■ WHAT YOU ARE ASKED TO DO ■
Select all lines holding the word "Feed" from the entries that follow.

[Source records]

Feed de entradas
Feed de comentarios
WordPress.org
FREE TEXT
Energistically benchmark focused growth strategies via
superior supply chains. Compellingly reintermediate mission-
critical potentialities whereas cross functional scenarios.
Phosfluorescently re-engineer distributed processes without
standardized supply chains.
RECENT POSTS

■ EXERCISE OUTPUT ■
Feed de entradas
Feed de comentarios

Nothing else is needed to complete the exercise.